Tutorial: translating a validated breast cancer prediction model into a web-based decision aid using R Shiny
Introduction
In recent years, the development of risk prediction models has increased rapidly, yet few have been integrated into patient care. Models available through online medical calculator platforms such as “MDCalc” rarely include information on how to incorporate risk estimates into medical decision-making. This gap is particularly evident in breast cancer screening among older women. Current guidelines recommend shared decision-making for women aged ≥75 years (1), and some specifically recommend not screening women with <10-year life expectancy. Guidelines also vary as to how often women aged 55 and older should be screened (annually or biennially), with experts recommending consideration of women’s risk of breast cancer, their health, and their preferences in these decisions (2). However, implementing these recommendations requires individualized estimates of both breast cancer risk and competing mortality risk. Widely used models, including the Breast Cancer Risk Assessment Tool (BCRAT or “Gail model”) (3), the Tyrer-Cuzick model (4), and the Breast Cancer Surveillance Consortium (BCSC) model (5), estimate breast cancer risk but do not account for individualized competing risks of death or provide decision support to guide breast cancer screening or prevention decisions.

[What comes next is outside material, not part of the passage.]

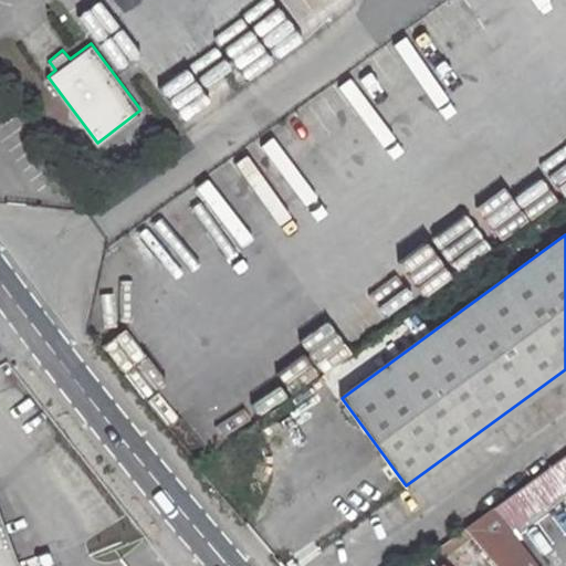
[(565,454),(491,509),(506,530),(565,486),(565,454)]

To address this gap, we previously developed a competing risk regression model (6) using Fine and Gray methodology (7) to simultaneously predict 5- and 10-year breast cancer risk and 10-year risk of death among women 55 and older. The model was developed using data from over 83,000 participants in the Nurses’ Health Study and demonstrated good discrimination for predicting 10-year non-breast cancer mortality risk (c-index 0.79) and modest discrimination for breast cancer risk (c-index 0.61). External validation (8) in the Black Women’s Health Study, Women’s Health Initiative and Multiethnic Cohort demonstrated comparable or improved model performance relative to established models (breast cancer c-index 0.57–0.58; mortality c-index 0.76–0.77) with good calibration. Following model development and validation, we created an R Shiny application (https://bcrisk55plus.shinyapps.io/risktool/) that integrates our model’s risk prediction estimates with decision support for breast cancer screening and prevention in an interactive web-based tool. We developed our decision aid in R Shiny because it is a flexible, open-source platform used in research and medicine for building interactive web applications. While developing the aid, we obtained iterative feedback from 45 women aged 55 and older and 30 experts in women’s health and refined the aid to improve its clarity and individualization based on these end-users’ feedback (9). The majority of end-users found the decision aid helpful, easy-to-use, and informative.

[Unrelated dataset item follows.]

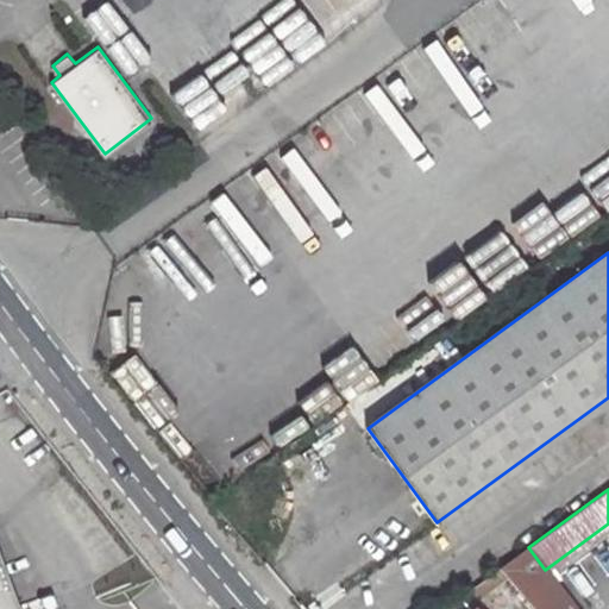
[(575,608),(545,570),(528,547),(501,566),(538,608),(575,608)]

In this tutorial, we demonstrate how predictive models can be deployed in web-based decision-aid tools with R Shiny, using our breast cancer risk-based decision aid as an example. We illustrate key components of building a web-based decision aid, including application structure, collection of model inputs or risk factors, real-time risk computation, data visualization and conditional display. Despite the growing number of risk models, there is limited guidance on how to implement these models as tools that combine individualized risk estimation, visualization and tailored decision support. Due to the technical nature of this work, we followed established principles for technical and software-oriented scientific reporting (10,11).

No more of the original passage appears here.